What happened? The publication of the article capped three months of intense internal deliberations at the Times over whether to publish the negative piece and its most explosive charge about the affair. It pitted the reporters investigating the story, who believed they had nailed it, against executive editor Bill Keller, who believed they hadn't. It likely cost the paper one investigative reporter, who decided to leave in frustration. And the Times ended up publishing a piece in which the institutional tensions about just what the story should be are palpable.

This detail is telling:

In late December, according to Times sources, Keller told the reporters and the story's editor, Rebecca Corbett, that he was holding the piece in part because they could not secure documentary proof of the alleged affair beyond anecdotal evidence. Keller felt that given the on-the-record-denials by McCain and Iseman, the reporters needed more than the circumstantial evidence they had assembled to prove the case. The reporters felt they had the goods.

Presumably, to the reporters, this is the goods. Two vague comments from unidentified former aides who are said to be disillusioned with McCain; that's enough to run the story in the face of denials from both parties involved.

The TNR article comes to the conclusion that it can't figure out what changed between now and December in the paper's reporting.

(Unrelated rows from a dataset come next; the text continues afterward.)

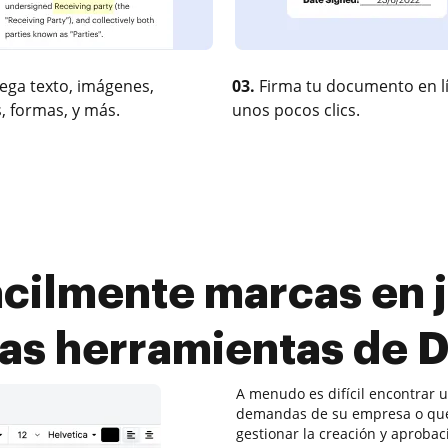
ega texto, imágenes,
03.
Firma tu documento en l
, formas, y más.
unos pocos clics.
ácilmente marcas en j
as herramientas de
A menudo es difícil encontrar 
demandas de su empresa o que 
gestionar la creación y aproba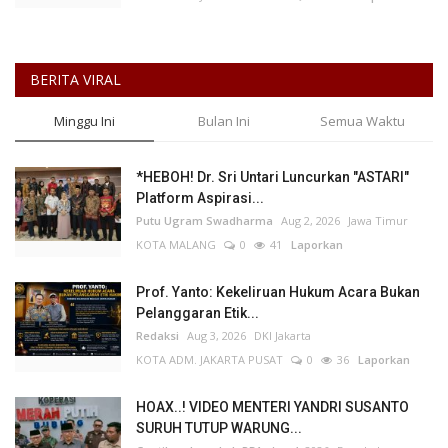
BERITA VIRAL
Minggu Ini
Bulan Ini
Semua Waktu
*HEBOH! Dr. Sri Untari Luncurkan "ASTARI"
Platform Aspirasi...
Putu Ugram Swadharma
Aug 2, 2026
Jawa Timur
KOTA MALANG
0
41
Laporkan
Prof. Yanto: Kekeliruan Hukum Acara Bukan
Pelanggaran Etik...
Redaksi
Aug 3, 2026
DKI Jakarta
KOTA ADM. JAKARTA PUSAT
0
36
Laporkan
HOAX..! VIDEO MENTERI YANDRI SUSANTO
SURUH TUTUP WARUNG...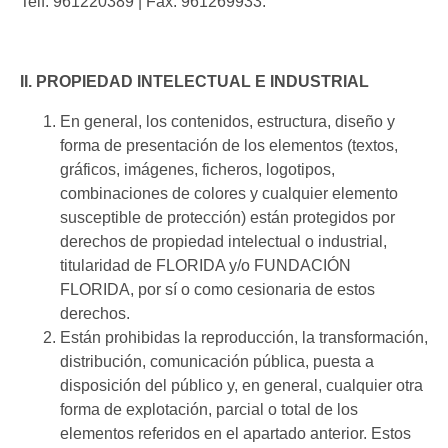
Telf. 961220389 | Fax. 961269933.
II. PROPIEDAD INTELECTUAL E INDUSTRIAL
En general, los contenidos, estructura, diseño y
forma de presentación de los elementos (textos,
gráficos, imágenes, ficheros, logotipos,
combinaciones de colores y cualquier elemento
susceptible de protección) están protegidos por
derechos de propiedad intelectual o industrial,
titularidad de FLORIDA y/o FUNDACIÓN
FLORIDA, por sí o como cesionaria de estos
derechos.
Están prohibidas la reproducción, la transformación,
distribución, comunicación pública, puesta a
disposición del público y, en general, cualquier otra
forma de explotación, parcial o total de los
elementos referidos en el apartado anterior. Estos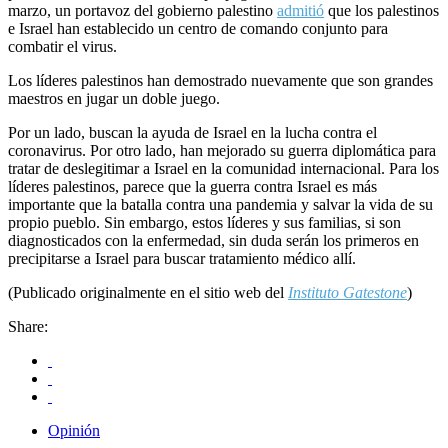
marzo, un portavoz del gobierno palestino
admitió
que los palestinos
e Israel han establecido un centro de comando conjunto para
combatir el virus.
Los líderes palestinos han demostrado nuevamente que son grandes
maestros en jugar un doble juego.
Por un lado, buscan la ayuda de Israel en la lucha contra el
coronavirus. Por otro lado, han mejorado su guerra diplomática para
tratar de deslegitimar a Israel en la comunidad internacional. Para los
líderes palestinos, parece que la guerra contra Israel es más
importante que la batalla contra una pandemia y salvar la vida de su
propio pueblo. Sin embargo, estos líderes y sus familias, si son
diagnosticados con la enfermedad, sin duda serán los primeros en
precipitarse a Israel para buscar tratamiento médico allí.
(Publicado originalmente en el sitio web del
Instituto Gatestone
)
Share:
Opinión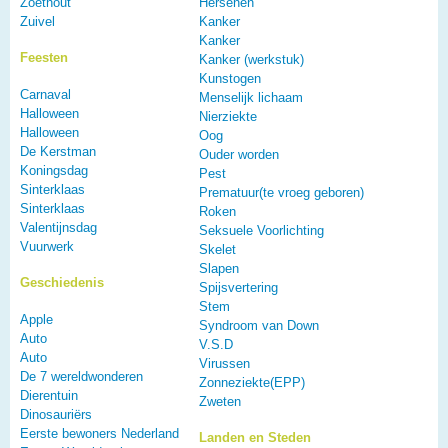
Zoethout
Hersenen
Zuivel
Kanker
Kanker
Feesten
Kanker (werkstuk)
Kunstogen
Carnaval
Menselijk lichaam
Halloween
Nierziekte
Halloween
Oog
De Kerstman
Ouder worden
Koningsdag
Pest
Sinterklaas
Prematuur(te vroeg geboren)
Sinterklaas
Roken
Valentijnsdag
Seksuele Voorlichting
Vuurwerk
Skelet
Slapen
Geschiedenis
Spijsvertering
Stem
Apple
Syndroom van Down
Auto
V.S.D
Auto
Virussen
De 7 wereldwonderen
Zonneziekte(EPP)
Dierentuin
Zweten
Dinosauriërs
Eerste bewoners Nederland
Landen en Steden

Of course, each of these sources had reason to keep the story from breaking. But what actually pushed it into publication? The reporters working on the investigation declined to comment. In an email to me on February 19, Keller wrote: "This sounds like a pointless exercise to me—speculating about reporting that may or may not result in an article. But if that's what Special Correspondents of The New Republic do, speculate away. When we have something to say, we'll say it in the paper."